RE/MAX, which had previously anticipated a 3.7 per cent real estate price growth over 2020 in a report late last year, also stated that its brokers on the ground were seeing lower housing inventory in many markets, high demand, and multiple offers as “a common scenario”.

Evan Siddall was quick to defend CMHC’s position in a Twitter post. “They’re whistling past the graveyard and offering no analysis. Here’s ours. You decide.” Siddall also encouraged readers to question the motives of anyone suggesting that house prices “always go up.”

Siddall’s overt messaging on the COVID-19 impacts is consistent with his style of industry analysis and responding to criticism, though it’s different from how others who held the position before him spoke to the public.

“Evan Siddall, unlike all of his predecessors has chosen to be extremely vocal, extremely opinionated, extremely acerbic in his reactions,” said Butler.

The post triggered a response from the RE/MAX Twitter page, inviting Siddall to a debate on national television with Alexander. There were no further developments on this offer at publishing time.

CMHC also reported this week that the housing market isn’t expected to begin to recover from COVID-19 until mid-2021 and home prices won’t return to their pre-COVID-19 levels until the end of the 2022. This report came after Siddall presented figures in his report on mortgage deferrals to the House Finance Committee last week, estimating that 12 per cent of mortgage holders elected to defer payments.
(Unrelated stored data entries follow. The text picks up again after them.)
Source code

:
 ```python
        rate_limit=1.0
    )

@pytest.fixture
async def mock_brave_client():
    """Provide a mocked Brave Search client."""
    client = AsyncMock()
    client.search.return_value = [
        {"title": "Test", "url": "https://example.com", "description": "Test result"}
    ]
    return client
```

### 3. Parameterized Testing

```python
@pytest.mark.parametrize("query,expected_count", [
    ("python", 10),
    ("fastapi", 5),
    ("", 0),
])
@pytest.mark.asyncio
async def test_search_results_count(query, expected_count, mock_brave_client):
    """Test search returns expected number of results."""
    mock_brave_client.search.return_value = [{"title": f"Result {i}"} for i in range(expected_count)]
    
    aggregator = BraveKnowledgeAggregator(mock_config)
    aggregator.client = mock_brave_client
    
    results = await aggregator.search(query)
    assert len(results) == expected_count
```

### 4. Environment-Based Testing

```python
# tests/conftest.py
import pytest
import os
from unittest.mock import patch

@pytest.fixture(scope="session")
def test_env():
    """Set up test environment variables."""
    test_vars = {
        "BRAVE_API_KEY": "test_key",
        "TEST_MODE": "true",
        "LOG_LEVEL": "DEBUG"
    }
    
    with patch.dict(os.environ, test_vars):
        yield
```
By September, the organization projects that this figure will climb to 20 per cent.

In light of the aggressive economic impacts that COVID-19 had on Canadian employment, anticipated immigration numbers, and consumer confidence, experts in the industry agree that the negligible price changes real estate companies are anticipating don’t make sense in this current environment.
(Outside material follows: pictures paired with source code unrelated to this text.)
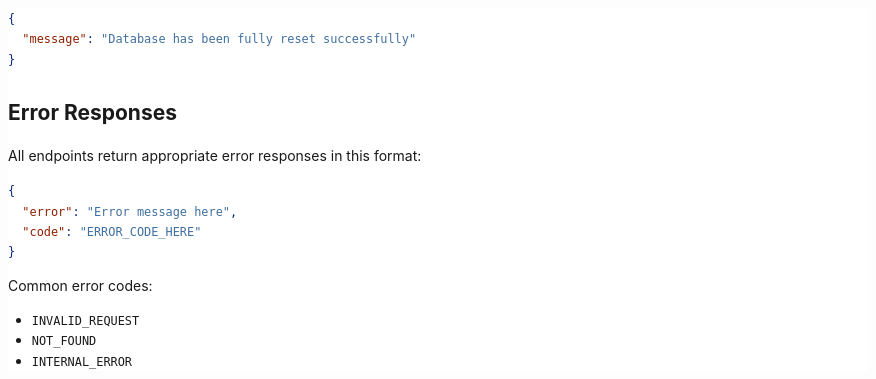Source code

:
 ```json
{
  "message": "Database has been fully reset successfully"
}
```

## Error Responses

All endpoints return appropriate error responses in this format:

```json
{
  "error": "Error message here",
  "code": "ERROR_CODE_HERE"
}
```

Common error codes:
- `INVALID_REQUEST`
- `NOT_FOUND`
- `INTERNAL_ERROR`
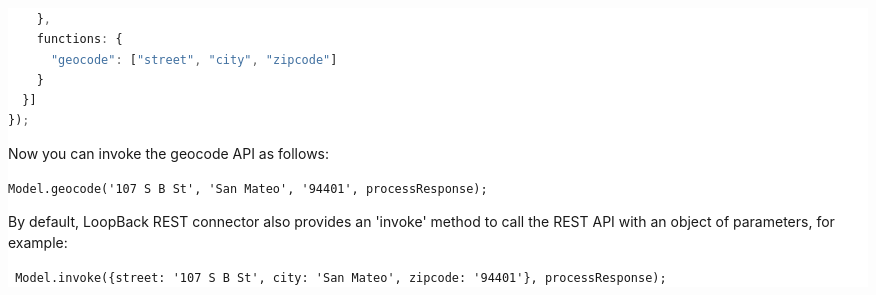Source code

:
 ```js
    },
    functions: {
      "geocode": ["street", "city", "zipcode"]
    }
  }]
});
```

Now you can invoke the geocode API as follows:

`Model.geocode('107 S B St', 'San Mateo', '94401', processResponse);`

By default, LoopBack REST connector also provides an 'invoke' method to call the REST API with an object of parameters, for example:

` Model.invoke({street: '107 S B St', city: 'San Mateo', zipcode: '94401'}, processResponse);`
“If you sort of try to add up all these things, how does that support some of the highest house prices in the world? It just doesn’t add up,” Butler said, “And then when you start to suggest that everything’s going to be fine in a few months, or a year, in 2021 – really?”

In observing the immediate COVID-19 hit to Canada’s economy, Butler’s main takeaway is that the future of real estate trends is “unknowable, but worrisome”. “I think that in the face of a once-in-a-century worldwide catastrophe, that it might be reasonable to just kind of hold back and watch what happens now.”